OK, but will it silence my wife?
I want my window screens made from this stuff.
No matter what tech they come up with, I would think that any noise canceling scheme is still always going to have at least some phase issues, meaning that there will always be at least some amount of noise left to hear.
Perhaps I haven’t thought this through completely, and some of this post is a thought experiment in which I’m puking up my ideas to the reader.
But noise canceling works by a microphone catching the outside noise and then that outside noise being played back with the polarity reversed..so peaks are now valleys and vice versa in the playback material. If you take any sound and then play on top of it an exact copy with reversed polarity-and in perfect time with the original sound source-it will be cancelled out because the exact reverse of a peak is a valley and they cancel one another out (and vice versa). But because that playback is happening milliseconds later than the actual noise happens, there’s no way to play it back in exact time synchronization with the actual noise..meaning that the faster the playback happens, the better the noise canceling effect will be. However, that playback can never be in exact perfect sync with the actual noise since the playback is always happening after the fact, and is in fact dependent on the original noise signal to begin with. So there is a hard limit on it somewhere. It’s always a little bit behind because of this. And I f you start adding digital processing to the the signal, you’ve slowed it down even more. The fastest playback possible would be 100% analog since an electrical signal moves at the speed of light. But digital processing takes time, even if only a few milliseconds…but then that’s all it takes to create phasing issues.
My larger point is that they can plasma whatever the fuck they want to, and make it an entirely analog system (which would be fastest), but unless/until they somehow include time travel tech to the signal chain, there will never be 100% noise cancellation…because it’s not possible otherwise. Even at the speed of light, an analog signal is still dependent on a mic catching a noise that already happened, and then playing it back over that actual noise with a phase/polarity reversal in as close to real time as it possibly can. And no matter what, it will never play it back in perfect sync, and thus is will never 100% perfectly cancel the noise.
In the recording studio (where I used to work long ago), we deal with phase issues all the time. Especially when miking instruments like drums (or really any instrument that is recorded with more than one capture tool at a single time). So like, if I record an acoustic guitar with a direct in signal and a microphone.. or two microphones. The signal from one mic will always be a little out of sync with the signal from the other..this creates phase cancellation issues..
However, in the studio we can deal with this after the fact. I can line up the signal from one mic to be in perfect sync to the signal from the other mic..granted this gets more difficult the more mics you’re dealing with (like with a drum kit for example), but generally speaking we can fix a lot of it after the fact.

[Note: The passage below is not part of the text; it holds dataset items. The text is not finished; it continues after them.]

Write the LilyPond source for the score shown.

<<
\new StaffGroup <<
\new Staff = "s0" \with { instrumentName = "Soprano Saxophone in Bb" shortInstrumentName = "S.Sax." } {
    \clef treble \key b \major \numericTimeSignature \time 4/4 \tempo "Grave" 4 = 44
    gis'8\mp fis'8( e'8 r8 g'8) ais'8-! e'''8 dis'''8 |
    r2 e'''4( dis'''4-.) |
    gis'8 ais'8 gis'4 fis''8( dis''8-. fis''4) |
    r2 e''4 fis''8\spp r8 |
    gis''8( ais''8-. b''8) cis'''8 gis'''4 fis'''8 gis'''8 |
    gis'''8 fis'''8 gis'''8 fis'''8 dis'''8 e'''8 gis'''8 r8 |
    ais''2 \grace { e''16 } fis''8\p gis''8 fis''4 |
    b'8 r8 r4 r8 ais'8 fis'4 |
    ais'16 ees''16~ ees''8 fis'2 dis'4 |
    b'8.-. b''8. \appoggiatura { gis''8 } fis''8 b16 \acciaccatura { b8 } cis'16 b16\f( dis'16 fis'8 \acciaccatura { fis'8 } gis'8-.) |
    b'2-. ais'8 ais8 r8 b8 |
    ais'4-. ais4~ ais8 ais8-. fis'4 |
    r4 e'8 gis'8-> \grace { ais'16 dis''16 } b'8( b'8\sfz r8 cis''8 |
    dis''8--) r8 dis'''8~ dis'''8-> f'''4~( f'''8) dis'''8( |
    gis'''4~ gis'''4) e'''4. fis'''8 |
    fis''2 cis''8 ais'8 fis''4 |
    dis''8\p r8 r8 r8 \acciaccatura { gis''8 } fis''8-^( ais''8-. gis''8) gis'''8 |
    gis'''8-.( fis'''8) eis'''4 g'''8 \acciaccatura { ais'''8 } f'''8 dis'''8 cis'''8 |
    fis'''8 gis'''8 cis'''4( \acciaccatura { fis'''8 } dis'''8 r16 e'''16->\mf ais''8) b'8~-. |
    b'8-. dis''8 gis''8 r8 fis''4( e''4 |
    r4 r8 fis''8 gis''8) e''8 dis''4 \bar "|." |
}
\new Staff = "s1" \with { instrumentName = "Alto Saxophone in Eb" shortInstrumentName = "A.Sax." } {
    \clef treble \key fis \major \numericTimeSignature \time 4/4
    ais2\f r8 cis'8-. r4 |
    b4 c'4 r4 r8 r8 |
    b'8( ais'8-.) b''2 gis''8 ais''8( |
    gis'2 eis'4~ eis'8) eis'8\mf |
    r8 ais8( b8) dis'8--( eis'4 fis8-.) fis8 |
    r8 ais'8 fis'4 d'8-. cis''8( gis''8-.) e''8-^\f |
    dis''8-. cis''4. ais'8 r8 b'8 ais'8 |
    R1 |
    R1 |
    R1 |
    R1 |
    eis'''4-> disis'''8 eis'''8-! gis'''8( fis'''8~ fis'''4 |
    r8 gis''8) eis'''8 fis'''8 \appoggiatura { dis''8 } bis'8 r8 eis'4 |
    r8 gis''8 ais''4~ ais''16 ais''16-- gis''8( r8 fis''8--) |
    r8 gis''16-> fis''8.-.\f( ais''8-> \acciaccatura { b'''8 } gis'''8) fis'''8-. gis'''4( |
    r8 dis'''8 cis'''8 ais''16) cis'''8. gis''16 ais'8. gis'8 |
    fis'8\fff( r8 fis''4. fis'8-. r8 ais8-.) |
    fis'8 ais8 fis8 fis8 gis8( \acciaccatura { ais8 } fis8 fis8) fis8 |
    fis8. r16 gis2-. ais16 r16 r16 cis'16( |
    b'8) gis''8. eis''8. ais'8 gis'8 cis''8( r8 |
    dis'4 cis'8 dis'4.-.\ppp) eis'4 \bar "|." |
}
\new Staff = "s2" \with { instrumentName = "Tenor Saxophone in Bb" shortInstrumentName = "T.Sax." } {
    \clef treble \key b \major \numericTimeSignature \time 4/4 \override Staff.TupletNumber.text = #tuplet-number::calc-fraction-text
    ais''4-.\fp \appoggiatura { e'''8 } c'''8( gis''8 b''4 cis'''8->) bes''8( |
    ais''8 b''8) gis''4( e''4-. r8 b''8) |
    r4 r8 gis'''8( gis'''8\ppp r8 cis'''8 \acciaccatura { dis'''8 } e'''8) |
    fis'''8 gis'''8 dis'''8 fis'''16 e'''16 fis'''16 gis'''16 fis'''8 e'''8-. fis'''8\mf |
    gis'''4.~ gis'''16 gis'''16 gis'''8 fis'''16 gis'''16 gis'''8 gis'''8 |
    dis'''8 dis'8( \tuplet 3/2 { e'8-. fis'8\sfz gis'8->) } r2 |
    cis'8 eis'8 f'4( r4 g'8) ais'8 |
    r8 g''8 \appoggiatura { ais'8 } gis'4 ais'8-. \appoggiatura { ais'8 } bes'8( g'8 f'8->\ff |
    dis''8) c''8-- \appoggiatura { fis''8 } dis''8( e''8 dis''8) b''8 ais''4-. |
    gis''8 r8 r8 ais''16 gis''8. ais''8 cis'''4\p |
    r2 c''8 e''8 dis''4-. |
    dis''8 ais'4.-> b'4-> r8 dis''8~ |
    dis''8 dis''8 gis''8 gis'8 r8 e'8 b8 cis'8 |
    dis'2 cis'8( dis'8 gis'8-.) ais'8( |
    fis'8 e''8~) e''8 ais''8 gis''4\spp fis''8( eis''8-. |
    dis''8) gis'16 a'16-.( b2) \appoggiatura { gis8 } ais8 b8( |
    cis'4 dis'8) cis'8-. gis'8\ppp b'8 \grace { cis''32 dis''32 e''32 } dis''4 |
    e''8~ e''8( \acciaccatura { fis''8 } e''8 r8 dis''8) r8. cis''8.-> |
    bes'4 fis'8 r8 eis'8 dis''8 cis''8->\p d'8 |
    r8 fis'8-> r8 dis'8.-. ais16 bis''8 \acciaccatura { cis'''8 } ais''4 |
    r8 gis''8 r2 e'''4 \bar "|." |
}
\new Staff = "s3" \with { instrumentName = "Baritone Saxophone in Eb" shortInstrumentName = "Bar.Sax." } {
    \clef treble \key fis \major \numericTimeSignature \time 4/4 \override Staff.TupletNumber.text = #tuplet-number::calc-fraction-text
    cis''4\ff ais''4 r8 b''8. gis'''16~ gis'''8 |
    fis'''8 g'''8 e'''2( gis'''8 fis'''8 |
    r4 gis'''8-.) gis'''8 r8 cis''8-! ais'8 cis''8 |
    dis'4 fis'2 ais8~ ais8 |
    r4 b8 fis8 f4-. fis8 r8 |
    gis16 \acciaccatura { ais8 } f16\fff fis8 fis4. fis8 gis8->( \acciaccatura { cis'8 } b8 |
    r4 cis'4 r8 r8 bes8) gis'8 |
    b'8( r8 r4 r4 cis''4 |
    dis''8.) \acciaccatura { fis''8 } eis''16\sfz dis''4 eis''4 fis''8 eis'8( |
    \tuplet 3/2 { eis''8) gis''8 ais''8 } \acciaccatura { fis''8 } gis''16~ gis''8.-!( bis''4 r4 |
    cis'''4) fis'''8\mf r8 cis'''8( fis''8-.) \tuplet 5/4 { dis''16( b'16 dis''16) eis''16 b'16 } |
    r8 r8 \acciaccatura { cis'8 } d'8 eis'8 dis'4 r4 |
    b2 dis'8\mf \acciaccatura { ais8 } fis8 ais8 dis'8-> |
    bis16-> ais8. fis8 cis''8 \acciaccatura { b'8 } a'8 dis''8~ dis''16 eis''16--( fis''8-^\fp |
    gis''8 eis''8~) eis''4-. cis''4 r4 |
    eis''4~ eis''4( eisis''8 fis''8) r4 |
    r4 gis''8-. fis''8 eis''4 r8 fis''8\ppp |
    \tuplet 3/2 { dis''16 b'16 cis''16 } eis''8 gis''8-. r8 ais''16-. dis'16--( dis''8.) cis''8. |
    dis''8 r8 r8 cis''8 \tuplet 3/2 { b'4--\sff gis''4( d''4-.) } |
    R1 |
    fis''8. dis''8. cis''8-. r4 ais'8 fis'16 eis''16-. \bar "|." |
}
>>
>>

But with noise that’s happening in an airplane, it’s happening in real time and thus has to be dealt with in real time or as close to real time as possible..and there is at least some limitation on what’s possible in terms of speed here.
A digital system can in theory adjust the phase of the cancellation to account for the latency of the processing. It still wouldn't account for sudden changes in the noise levels. If it's a periodic noise it could pick up on the longer modulation of the components, e.g. one frequency fading in and out.
But it seems like it also matters where the sound wave is coming into the room. You could cancel it in one area but reinforce in another. Maybe they have mics around the room and tailor the cancellation in each region.